(Saved data entries)
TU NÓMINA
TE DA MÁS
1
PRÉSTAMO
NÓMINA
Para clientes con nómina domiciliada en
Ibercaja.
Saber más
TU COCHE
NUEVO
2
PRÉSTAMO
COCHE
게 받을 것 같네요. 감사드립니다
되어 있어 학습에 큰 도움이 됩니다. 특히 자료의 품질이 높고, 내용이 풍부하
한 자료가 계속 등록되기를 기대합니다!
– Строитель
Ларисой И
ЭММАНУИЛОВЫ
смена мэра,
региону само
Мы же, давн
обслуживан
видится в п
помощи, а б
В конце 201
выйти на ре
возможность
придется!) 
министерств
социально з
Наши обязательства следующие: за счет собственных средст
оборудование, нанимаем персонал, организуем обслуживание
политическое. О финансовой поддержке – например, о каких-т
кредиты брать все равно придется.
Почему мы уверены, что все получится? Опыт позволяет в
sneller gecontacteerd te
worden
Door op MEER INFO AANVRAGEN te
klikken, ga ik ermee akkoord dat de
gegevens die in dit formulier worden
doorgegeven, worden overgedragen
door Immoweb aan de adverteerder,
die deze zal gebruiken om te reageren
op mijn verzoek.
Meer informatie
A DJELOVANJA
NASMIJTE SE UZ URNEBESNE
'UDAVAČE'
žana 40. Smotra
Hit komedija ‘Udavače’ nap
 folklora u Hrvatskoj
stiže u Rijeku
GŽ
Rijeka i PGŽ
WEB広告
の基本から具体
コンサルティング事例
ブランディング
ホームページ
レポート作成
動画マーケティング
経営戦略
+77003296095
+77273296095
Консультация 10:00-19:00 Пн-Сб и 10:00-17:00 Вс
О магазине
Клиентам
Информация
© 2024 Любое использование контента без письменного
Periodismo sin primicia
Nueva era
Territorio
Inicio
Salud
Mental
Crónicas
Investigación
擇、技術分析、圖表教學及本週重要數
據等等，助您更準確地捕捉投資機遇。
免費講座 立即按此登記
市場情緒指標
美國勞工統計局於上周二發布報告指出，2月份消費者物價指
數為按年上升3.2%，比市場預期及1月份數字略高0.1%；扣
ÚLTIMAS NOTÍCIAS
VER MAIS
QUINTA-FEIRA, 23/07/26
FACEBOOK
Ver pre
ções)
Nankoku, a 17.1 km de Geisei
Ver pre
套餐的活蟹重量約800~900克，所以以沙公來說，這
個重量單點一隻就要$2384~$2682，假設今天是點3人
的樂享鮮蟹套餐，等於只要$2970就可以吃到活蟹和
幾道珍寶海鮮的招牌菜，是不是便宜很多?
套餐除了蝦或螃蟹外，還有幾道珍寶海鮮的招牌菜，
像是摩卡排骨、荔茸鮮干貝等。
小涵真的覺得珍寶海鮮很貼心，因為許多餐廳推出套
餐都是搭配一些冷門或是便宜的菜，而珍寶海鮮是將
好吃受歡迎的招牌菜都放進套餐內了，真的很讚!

## Work task:
Write out all of the entries above line by line, keeping every character unchanged.

## Answer to the problem:
TU NÓMINA
TE DA MÁS
1
PRÉSTAMO
NÓMINA
Para clientes con nómina domiciliada en
Ibercaja.
Saber más
TU COCHE
NUEVO
2
PRÉSTAMO
COCHE
게 받을 것 같네요. 감사드립니다
되어 있어 학습에 큰 도움이 됩니다. 특히 자료의 품질이 높고, 내용이 풍부하
한 자료가 계속 등록되기를 기대합니다!
– Строитель
Ларисой И
ЭММАНУИЛОВЫ
смена мэра,
региону само
Мы же, давн
обслуживан
видится в п
помощи, а б
В конце 201
выйти на ре
возможность
придется!) 
министерств
социально з
Наши обязательства следующие: за счет собственных средст
оборудование, нанимаем персонал, организуем обслуживание
политическое. О финансовой поддержке – например, о каких-т
кредиты брать все равно придется.
Почему мы уверены, что все получится? Опыт позволяет в
sneller gecontacteerd te
worden
Door op MEER INFO AANVRAGEN te
klikken, ga ik ermee akkoord dat de
gegevens die in dit formulier worden
doorgegeven, worden overgedragen
door Immoweb aan de adverteerder,
die deze zal gebruiken om te reageren
op mijn verzoek.
Meer informatie
A DJELOVANJA
NASMIJTE SE UZ URNEBESNE
'UDAVAČE'
žana 40. Smotra
Hit komedija ‘Udavače’ nap
 folklora u Hrvatskoj
stiže u Rijeku
GŽ
Rijeka i PGŽ
WEB広告
の基本から具体
コンサルティング事例
ブランディング
ホームページ
レポート作成
動画マーケティング
経営戦略
+77003296095
+77273296095
Консультация 10:00-19:00 Пн-Сб и 10:00-17:00 Вс
О магазине
Клиентам
Информация
© 2024 Любое использование контента без письменного
Periodismo sin primicia
Nueva era
Territorio
Inicio
Salud
Mental
Crónicas
Investigación
擇、技術分析、圖表教學及本週重要數
據等等，助您更準確地捕捉投資機遇。
免費講座 立即按此登記
市場情緒指標
美國勞工統計局於上周二發布報告指出，2月份消費者物價指
數為按年上升3.2%，比市場預期及1月份數字略高0.1%；扣
ÚLTIMAS NOTÍCIAS
VER MAIS
QUINTA-FEIRA, 23/07/26
FACEBOOK
Ver pre
ções)
Nankoku, a 17.1 km de Geisei
Ver pre
套餐的活蟹重量約800~900克，所以以沙公來說，這
個重量單點一隻就要$2384~$2682，假設今天是點3人
的樂享鮮蟹套餐，等於只要$2970就可以吃到活蟹和
幾道珍寶海鮮的招牌菜，是不是便宜很多?
套餐除了蝦或螃蟹外，還有幾道珍寶海鮮的招牌菜，
像是摩卡排骨、荔茸鮮干貝等。
小涵真的覺得珍寶海鮮很貼心，因為許多餐廳推出套
餐都是搭配一些冷門或是便宜的菜，而珍寶海鮮是將
好吃受歡迎的招牌菜都放進套餐內了，真的很讚!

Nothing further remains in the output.